Figure 2. Kaplan–Meier Plots Showing Survival of Lutzomyia longipalpis Under Various Experimental Conditions.

(A) Normal insectary conditions. Flies were fed by membrane feeding on rabbit blood alone (filled squares), blood containing L. mexicana lesion amastigotes (open triangle), or L. infantum splenic amastigotes (open circle). Groups of 300 fed female flies were monitored daily for the occurrence of new deaths. (B) Stress conditions. The experiment was performed as in (A), except that flies were stressed on a daily basis by incubating them at 16 °C without a sugar meal for 2 h and forcing them to fly during a 30-min period by continuously agitating the cage. (C) Effect of L. mexicana developmental rate on survival of sand fly vector. Flies were infected with L. mexicana exponential phase– (up-ended open triangle) or stationary phase– (down-ended open triangle) cultured amastigotes and maintained under normal insectary conditions. (D) The experiment was performed as in (C), except that flies were stressed on a daily basis as described for (A).

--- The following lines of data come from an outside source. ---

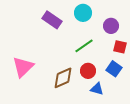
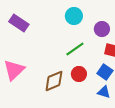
purple rectangle: (52, 20) -> (19, 23), moved
blue triangle: (97, 89) -> (104, 92), moved

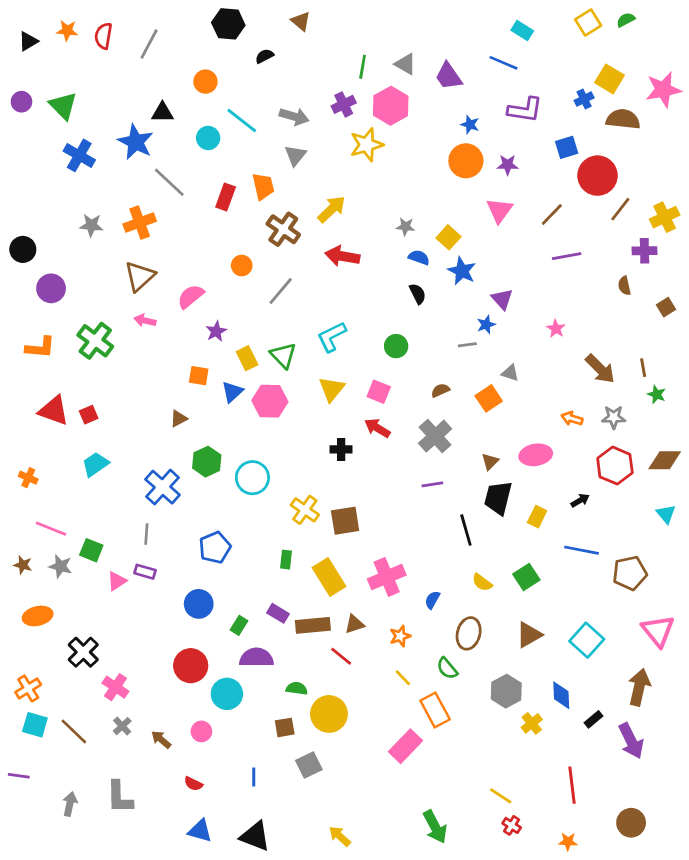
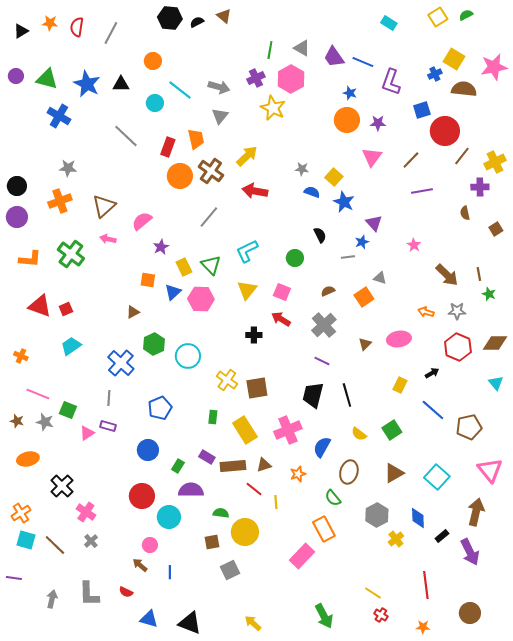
black semicircle: (265, 56) -> (197, 22), moved
blue line: (504, 63) -> (363, 62), moved
green triangle: (63, 106) -> (47, 79), turned -30
purple L-shape: (525, 110) -> (391, 82), turned 100
blue star: (136, 142) -> (87, 84), moved
yellow star: (367, 145) -> (273, 108), turned -30
orange cross: (140, 223) -> (60, 201), moved
orange circle: (242, 266) -> (180, 176), moved, size x1.6
purple circle: (51, 288) -> (17, 217), moved
black semicircle: (418, 294) -> (320, 235), moved
purple line: (432, 484) -> (322, 361), turned 35
black trapezoid: (498, 498) -> (313, 395), moved
blue line: (581, 550) -> (433, 410), turned 30
blue semicircle: (432, 600) -> (322, 447), size x1.5
yellow line: (403, 678) -> (276, 502), moved, turned 40
brown arrow: (161, 739) -> (140, 565), moved
blue line: (254, 777) -> (170, 572), moved
red semicircle: (193, 784) -> (126, 592), moved

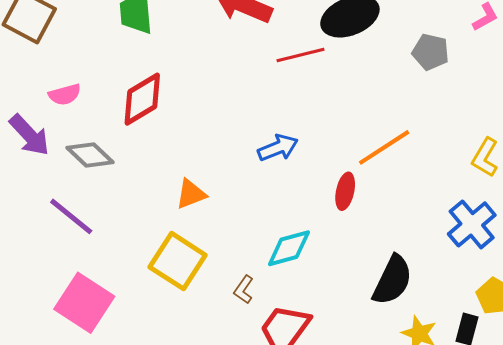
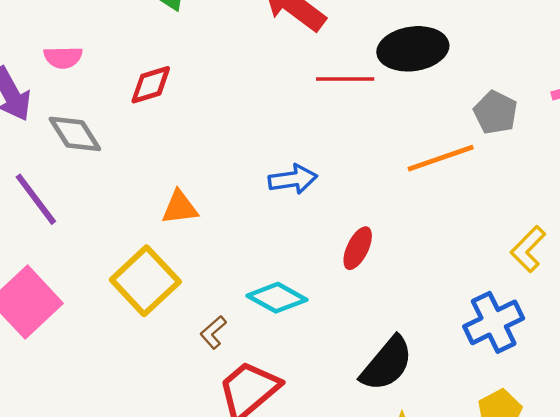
red diamond: (142, 99) -> (151, 85), size x0.7
orange line: (384, 147) -> (441, 158), moved
cyan diamond: (289, 248) -> (277, 298), turned 30

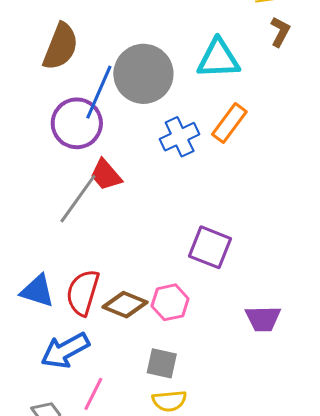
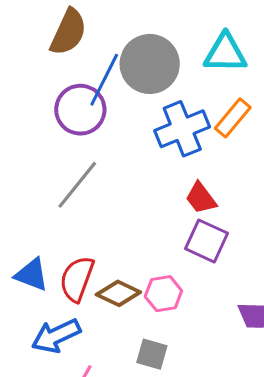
blue cross: (180, 137) -> (182, 129), size x1.4
red trapezoid: (106, 175) -> (201, 198), moved

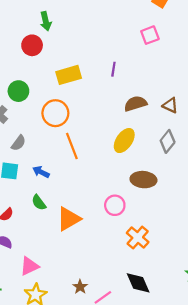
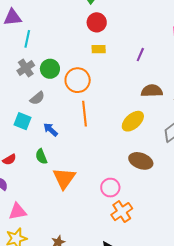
red circle: (32, 45) -> (97, 22), moved
yellow rectangle: (69, 75) -> (99, 49), size x0.6
green circle: (18, 91) -> (50, 69), moved
pink circle: (115, 205) -> (110, 188), moved
orange triangle: (69, 219) -> (64, 178), turned -40

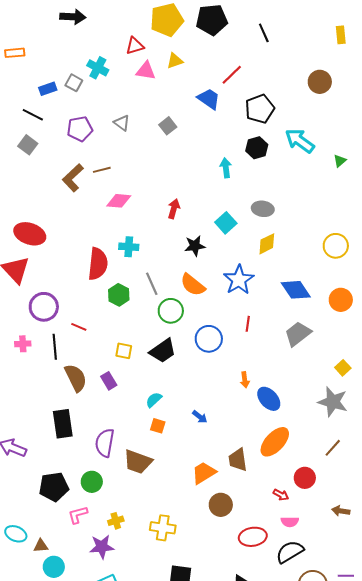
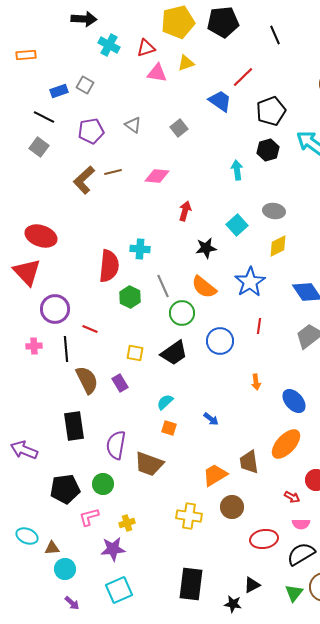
cyan cross: (98, 68) -> (109, 45), moved
pink diamond: (119, 201) -> (157, 176), moved
blue ellipse: (269, 399) -> (294, 401), moved
yellow cross: (163, 528) -> (189, 516), moved

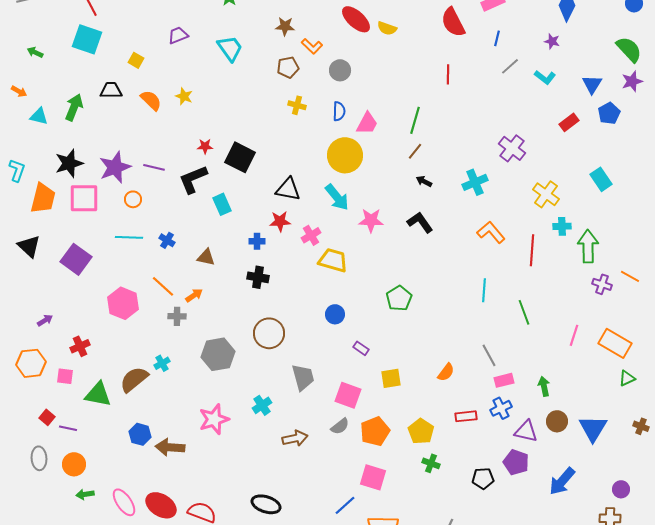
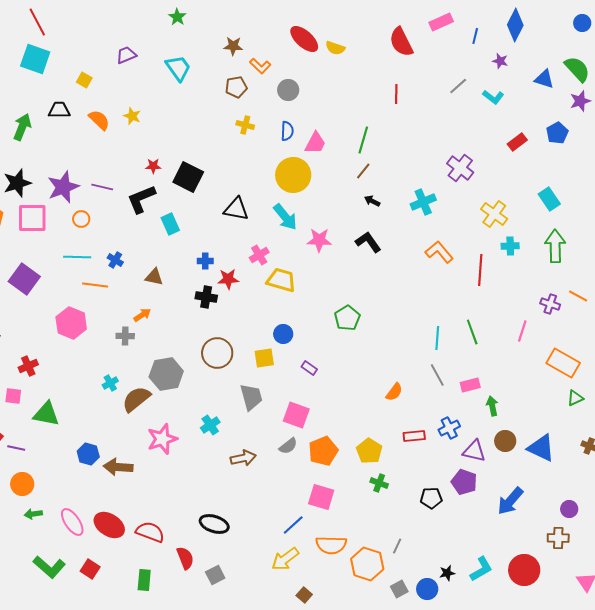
blue line: (497, 38) -> (475, 36), moved
blue triangle: (592, 84) -> (544, 79), moved, turned -45
red star: (280, 221) -> (228, 279), moved
green arrow: (588, 246) -> (555, 246), moved
orange line: (163, 286) -> (95, 285), moved, turned -35
cyan line: (484, 290) -> (437, 338), moved
pink line: (574, 335) -> (522, 331), moved
yellow square: (391, 378) -> (264, 358), moved
brown semicircle: (134, 379) -> (136, 399), moved
pink rectangle: (504, 380) -> (470, 385), moved
blue triangle: (593, 428) -> (541, 448), turned -36

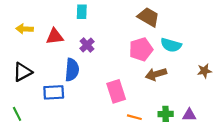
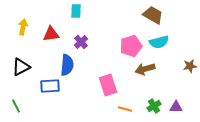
brown trapezoid: (148, 17) -> (153, 15), moved
yellow arrow: (25, 29) -> (23, 27), turned 98
cyan semicircle: (171, 45) -> (159, 42), turned -30
green cross: (166, 114) -> (154, 106), turned -32

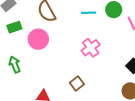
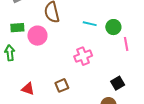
green rectangle: (14, 27) -> (17, 28), moved

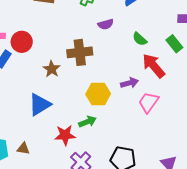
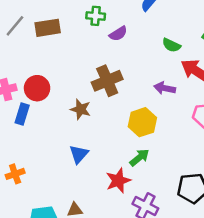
purple semicircle: (106, 24) -> (118, 34), moved
purple arrow: (129, 83) -> (165, 88), moved, turned -138
blue triangle: (40, 105) -> (79, 154), size x0.7

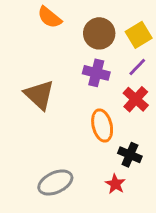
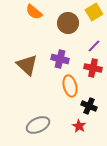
yellow square: (139, 35) -> (94, 12), moved
purple cross: (96, 73) -> (60, 59), moved
red cross: (136, 99) -> (93, 68), turned -30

Figure 3. Feeding Persistence of Sand Flies

(A) Relationship between numbers of metacyclic promastigotes in Lu. longipalpis and feeding persistence. Flies were infected with L. mexicana (closed circle) or L. infantum (open triangle) amastigotes. From 4 d post-infection flies were assayed for their feeding persistence in a 10-min behavioral assay and then dissected to determine the total number of metacyclic promastigotes present. The feeding persistence of each individual fly is plotted against the number of metacyclic promastigotes they harbored. Linear correlation coefficient, r ² = 0.504 for L. mexicana (L. m), and 0.705 for L. infantum (L. i). (B) Feeding persistence of L. infantum–infected flies fed rabbit blood alone (open square) or infected with L. infantum amastigotes (closed square). The persistence of flies exposed individually to an anaesthetized mouse was observed daily. n = 16 sand flies per point, representing the combination of two independent experiments. Error bars 1 s.e.m. (C) Feeding persistence of L. mexicana–infected flies, experimental design as in (B). Flies were fed rabbit blood alone (open square) or infected with L. mexicana (closed circle). (D) Effect of Leishmania development on sand fly feeding persistence, experimental design as in (B). Flies were infected with exponential (closed square) or stationary (half square) phase L. mexicana-cultured amastigotes. Asterisks indicate values from exponential and stationary infections that are statistically significant (*p < 0.05, **p < 0.005) from blood-fed control flies using an unpaired t-test.

Figure 4. Feeding Persistence and Transmission of Leishmania to Multiple Hosts

Flies were fed blood alone (open square), L. infantum (dotted square), L. mexicana stationary phase (shaded square), or exponential phase amastigotes (closed square). The number of flies feeding on a different host when interrupted was determined on days 5, 7, and 10 post-infection/feeding in a behavioral assay. n = 12 per point, representing the combination of two independent experiments. Error bars 1 s.e.m. Asterisks indicate values that are statistically significant (*p < 0.05, **p < 0.005) from blood fed control flies using an unpaired t-test.

Figure 5. Feeding Persistence and Infectivity

(A) Infectivity of fly-derived L. mexicana metacyclic promastigotes. Flies were infected with exponential phase or stationary phase L. mexicana-cultured amastigotes, infections allowed to mature (day 7), then metacyclic promastigotes were obtained, washed, and 10³ parasites injected into the right foot of each BALB/c mouse. Data from two groups of six mice are shown, infected with metacyclic promastigotes from exponential phase– (closed square) or stationary phase– (half-square) derived infections. (B and C) Influence of feeding persistence on Leishmania infection in mice. Flies were infected with exponential (closed square or open square) or stationary phase (closed circle or open circle) L. mexicana-cultured amastigotes. Day 7–infected flies were exposed individually to the right paw of anaesthetized BALB/c mice and allowed to feed for 15 min with ([B], closed circle or closed square) or without ([C], open square or open circle) interruption.